Report all lines of the data below that hold the word "normálny".

▬▬▬▬▬▬

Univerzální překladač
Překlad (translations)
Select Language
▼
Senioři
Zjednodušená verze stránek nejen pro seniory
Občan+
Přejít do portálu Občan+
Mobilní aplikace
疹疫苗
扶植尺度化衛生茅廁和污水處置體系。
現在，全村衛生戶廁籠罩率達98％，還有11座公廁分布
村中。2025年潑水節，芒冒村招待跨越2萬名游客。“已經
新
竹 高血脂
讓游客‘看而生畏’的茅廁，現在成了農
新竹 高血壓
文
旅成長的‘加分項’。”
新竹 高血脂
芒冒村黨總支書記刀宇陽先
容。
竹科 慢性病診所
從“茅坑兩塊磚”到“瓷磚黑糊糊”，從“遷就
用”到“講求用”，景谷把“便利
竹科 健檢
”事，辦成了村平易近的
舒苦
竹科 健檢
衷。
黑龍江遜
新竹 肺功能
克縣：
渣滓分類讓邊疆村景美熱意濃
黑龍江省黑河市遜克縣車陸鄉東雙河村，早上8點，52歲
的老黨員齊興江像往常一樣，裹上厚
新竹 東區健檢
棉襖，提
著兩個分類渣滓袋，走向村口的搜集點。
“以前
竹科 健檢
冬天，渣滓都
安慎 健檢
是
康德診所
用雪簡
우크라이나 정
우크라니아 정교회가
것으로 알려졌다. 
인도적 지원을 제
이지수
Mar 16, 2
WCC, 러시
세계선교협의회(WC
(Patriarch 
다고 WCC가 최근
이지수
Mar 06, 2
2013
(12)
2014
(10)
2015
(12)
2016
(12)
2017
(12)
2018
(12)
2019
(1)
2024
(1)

▬▬▬▬▬▬

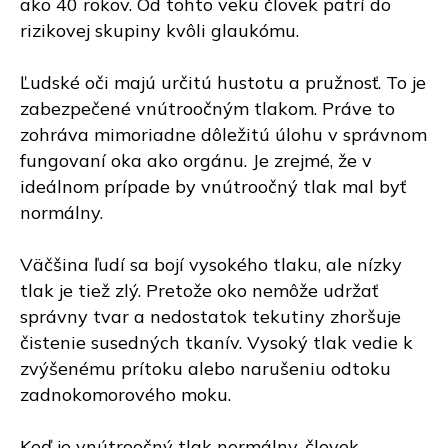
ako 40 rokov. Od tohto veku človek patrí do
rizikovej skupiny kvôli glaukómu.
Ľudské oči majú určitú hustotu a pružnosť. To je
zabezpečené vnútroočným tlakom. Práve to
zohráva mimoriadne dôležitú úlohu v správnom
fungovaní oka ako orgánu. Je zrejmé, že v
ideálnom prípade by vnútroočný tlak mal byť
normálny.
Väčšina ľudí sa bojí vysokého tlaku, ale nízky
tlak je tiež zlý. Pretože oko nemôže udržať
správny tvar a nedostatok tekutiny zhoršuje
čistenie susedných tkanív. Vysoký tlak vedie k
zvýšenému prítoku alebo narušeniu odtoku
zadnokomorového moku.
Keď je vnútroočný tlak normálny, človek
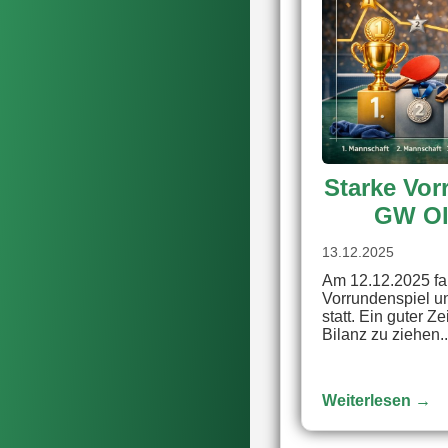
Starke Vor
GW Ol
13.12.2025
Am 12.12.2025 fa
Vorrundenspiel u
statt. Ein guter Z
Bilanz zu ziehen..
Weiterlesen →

▬▬▬▬▬▬

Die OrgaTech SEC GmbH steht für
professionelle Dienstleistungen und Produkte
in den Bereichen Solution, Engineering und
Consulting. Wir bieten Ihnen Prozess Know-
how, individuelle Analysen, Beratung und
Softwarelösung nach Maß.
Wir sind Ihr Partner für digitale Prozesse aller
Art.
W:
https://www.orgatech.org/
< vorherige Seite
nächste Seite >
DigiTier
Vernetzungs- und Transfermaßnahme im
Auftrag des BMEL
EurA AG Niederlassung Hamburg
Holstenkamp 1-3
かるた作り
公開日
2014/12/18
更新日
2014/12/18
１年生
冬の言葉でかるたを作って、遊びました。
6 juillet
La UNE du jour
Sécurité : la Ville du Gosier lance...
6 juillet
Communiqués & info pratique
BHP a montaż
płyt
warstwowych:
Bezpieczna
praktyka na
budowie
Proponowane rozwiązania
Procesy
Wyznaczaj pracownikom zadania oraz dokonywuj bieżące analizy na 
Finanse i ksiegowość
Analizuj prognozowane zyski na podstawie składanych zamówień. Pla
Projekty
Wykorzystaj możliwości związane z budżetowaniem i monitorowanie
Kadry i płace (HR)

▬▬▬▬▬▬

**Answer to the problem**.
normálny.
Keď je vnútroočný tlak normálny, človek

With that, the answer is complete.